→ What is expected:
Rewrite the data below, replacing "Log In" with "Sign In" and leaving everything else unchanged.

::: Provided material :::

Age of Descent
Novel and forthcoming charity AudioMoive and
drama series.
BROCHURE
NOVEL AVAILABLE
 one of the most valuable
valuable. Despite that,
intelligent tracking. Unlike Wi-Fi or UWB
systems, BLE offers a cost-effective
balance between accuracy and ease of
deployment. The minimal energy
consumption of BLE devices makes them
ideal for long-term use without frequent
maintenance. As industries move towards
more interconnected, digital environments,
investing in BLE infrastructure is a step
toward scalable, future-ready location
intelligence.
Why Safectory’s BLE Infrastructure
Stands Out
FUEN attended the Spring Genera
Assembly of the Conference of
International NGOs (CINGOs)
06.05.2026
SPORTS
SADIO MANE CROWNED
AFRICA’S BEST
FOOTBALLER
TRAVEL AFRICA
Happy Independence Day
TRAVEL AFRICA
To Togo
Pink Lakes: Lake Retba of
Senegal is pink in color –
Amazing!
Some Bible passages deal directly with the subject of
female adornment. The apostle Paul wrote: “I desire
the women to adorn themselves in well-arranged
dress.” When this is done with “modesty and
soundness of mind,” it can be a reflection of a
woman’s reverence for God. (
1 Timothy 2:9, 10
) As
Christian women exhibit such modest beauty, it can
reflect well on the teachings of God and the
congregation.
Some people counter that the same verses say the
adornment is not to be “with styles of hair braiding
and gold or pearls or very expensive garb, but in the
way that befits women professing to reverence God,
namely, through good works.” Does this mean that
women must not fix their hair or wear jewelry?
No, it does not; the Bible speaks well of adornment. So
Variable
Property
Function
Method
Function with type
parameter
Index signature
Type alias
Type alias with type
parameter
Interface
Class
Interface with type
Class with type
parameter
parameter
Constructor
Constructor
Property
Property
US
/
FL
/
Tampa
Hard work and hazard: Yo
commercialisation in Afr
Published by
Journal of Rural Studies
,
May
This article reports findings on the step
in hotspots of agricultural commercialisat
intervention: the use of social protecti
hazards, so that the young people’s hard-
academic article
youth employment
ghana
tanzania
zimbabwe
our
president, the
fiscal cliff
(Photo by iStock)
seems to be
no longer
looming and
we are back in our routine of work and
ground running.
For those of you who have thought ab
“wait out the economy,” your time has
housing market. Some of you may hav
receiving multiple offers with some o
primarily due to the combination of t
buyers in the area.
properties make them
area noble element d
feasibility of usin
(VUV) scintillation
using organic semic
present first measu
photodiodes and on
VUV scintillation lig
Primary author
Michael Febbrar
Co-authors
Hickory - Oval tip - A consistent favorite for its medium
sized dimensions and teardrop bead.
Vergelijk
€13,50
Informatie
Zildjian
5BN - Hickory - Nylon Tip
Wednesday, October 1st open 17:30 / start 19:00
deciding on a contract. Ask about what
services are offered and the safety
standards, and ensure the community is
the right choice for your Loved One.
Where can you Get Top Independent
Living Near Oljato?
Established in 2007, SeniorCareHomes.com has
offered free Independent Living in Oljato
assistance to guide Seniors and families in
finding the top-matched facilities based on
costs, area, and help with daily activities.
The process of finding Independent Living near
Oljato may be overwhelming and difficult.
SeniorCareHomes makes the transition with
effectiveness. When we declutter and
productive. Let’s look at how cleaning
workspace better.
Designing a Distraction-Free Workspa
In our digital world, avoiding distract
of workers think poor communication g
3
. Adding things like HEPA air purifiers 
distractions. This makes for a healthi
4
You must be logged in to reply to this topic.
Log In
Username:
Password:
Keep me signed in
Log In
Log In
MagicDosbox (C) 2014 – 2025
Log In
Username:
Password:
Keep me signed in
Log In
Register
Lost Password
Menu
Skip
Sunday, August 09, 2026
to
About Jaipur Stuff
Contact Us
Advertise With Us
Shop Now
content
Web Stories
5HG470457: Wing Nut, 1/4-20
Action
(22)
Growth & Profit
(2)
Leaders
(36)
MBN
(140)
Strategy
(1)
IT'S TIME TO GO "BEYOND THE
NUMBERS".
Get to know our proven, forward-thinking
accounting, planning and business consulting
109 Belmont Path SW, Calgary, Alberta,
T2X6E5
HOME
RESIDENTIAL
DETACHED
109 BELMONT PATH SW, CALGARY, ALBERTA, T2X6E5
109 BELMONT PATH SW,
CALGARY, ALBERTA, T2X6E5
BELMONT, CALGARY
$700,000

:::

→ Solution for this problem:
Age of Descent
Novel and forthcoming charity AudioMoive and
drama series.
BROCHURE
NOVEL AVAILABLE
 one of the most valuable
valuable. Despite that,
intelligent tracking. Unlike Wi-Fi or UWB
systems, BLE offers a cost-effective
balance between accuracy and ease of
deployment. The minimal energy
consumption of BLE devices makes them
ideal for long-term use without frequent
maintenance. As industries move towards
more interconnected, digital environments,
investing in BLE infrastructure is a step
toward scalable, future-ready location
intelligence.
Why Safectory’s BLE Infrastructure
Stands Out
FUEN attended the Spring Genera
Assembly of the Conference of
International NGOs (CINGOs)
06.05.2026
SPORTS
SADIO MANE CROWNED
AFRICA’S BEST
FOOTBALLER
TRAVEL AFRICA
Happy Independence Day
TRAVEL AFRICA
To Togo
Pink Lakes: Lake Retba of
Senegal is pink in color –
Amazing!
Some Bible passages deal directly with the subject of
female adornment. The apostle Paul wrote: “I desire
the women to adorn themselves in well-arranged
dress.” When this is done with “modesty and
soundness of mind,” it can be a reflection of a
woman’s reverence for God. (
1 Timothy 2:9, 10
) As
Christian women exhibit such modest beauty, it can
reflect well on the teachings of God and the
congregation.
Some people counter that the same verses say the
adornment is not to be “with styles of hair braiding
and gold or pearls or very expensive garb, but in the
way that befits women professing to reverence God,
namely, through good works.” Does this mean that
women must not fix their hair or wear jewelry?
No, it does not; the Bible speaks well of adornment. So
Variable
Property
Function
Method
Function with type
parameter
Index signature
Type alias
Type alias with type
parameter
Interface
Class
Interface with type
Class with type
parameter
parameter
Constructor
Constructor
Property
Property
US
/
FL
/
Tampa
Hard work and hazard: Yo
commercialisation in Afr
Published by
Journal of Rural Studies
,
May
This article reports findings on the step
in hotspots of agricultural commercialisat
intervention: the use of social protecti
hazards, so that the young people’s hard-
academic article
youth employment
ghana
tanzania
zimbabwe
our
president, the
fiscal cliff
(Photo by iStock)
seems to be
no longer
looming and
we are back in our routine of work and
ground running.
For those of you who have thought ab
“wait out the economy,” your time has
housing market. Some of you may hav
receiving multiple offers with some o
primarily due to the combination of t
buyers in the area.
properties make them
area noble element d
feasibility of usin
(VUV) scintillation
using organic semic
present first measu
photodiodes and on
VUV scintillation lig
Primary author
Michael Febbrar
Co-authors
Hickory - Oval tip - A consistent favorite for its medium
sized dimensions and teardrop bead.
Vergelijk
€13,50
Informatie
Zildjian
5BN - Hickory - Nylon Tip
Wednesday, October 1st open 17:30 / start 19:00
deciding on a contract. Ask about what
services are offered and the safety
standards, and ensure the community is
the right choice for your Loved One.
Where can you Get Top Independent
Living Near Oljato?
Established in 2007, SeniorCareHomes.com has
offered free Independent Living in Oljato
assistance to guide Seniors and families in
finding the top-matched facilities based on
costs, area, and help with daily activities.
The process of finding Independent Living near
Oljato may be overwhelming and difficult.
SeniorCareHomes makes the transition with
effectiveness. When we declutter and
productive. Let’s look at how cleaning
workspace better.
Designing a Distraction-Free Workspa
In our digital world, avoiding distract
of workers think poor communication g
3
. Adding things like HEPA air purifiers 
distractions. This makes for a healthi
4
You must be logged in to reply to this topic.
Sign In
Username:
Password:
Keep me signed in
Sign In
Sign In
MagicDosbox (C) 2014 – 2025
Sign In
Username:
Password:
Keep me signed in
Sign In
Register
Lost Password
Menu
Skip
Sunday, August 09, 2026
to
About Jaipur Stuff
Contact Us
Advertise With Us
Shop Now
content
Web Stories
5HG470457: Wing Nut, 1/4-20
Action
(22)
Growth & Profit
(2)
Leaders
(36)
MBN
(140)
Strategy
(1)
IT'S TIME TO GO "BEYOND THE
NUMBERS".
Get to know our proven, forward-thinking
accounting, planning and business consulting
109 Belmont Path SW, Calgary, Alberta,
T2X6E5
HOME
RESIDENTIAL
DETACHED
109 BELMONT PATH SW, CALGARY, ALBERTA, T2X6E5
109 BELMONT PATH SW,
CALGARY, ALBERTA, T2X6E5
BELMONT, CALGARY
$700,000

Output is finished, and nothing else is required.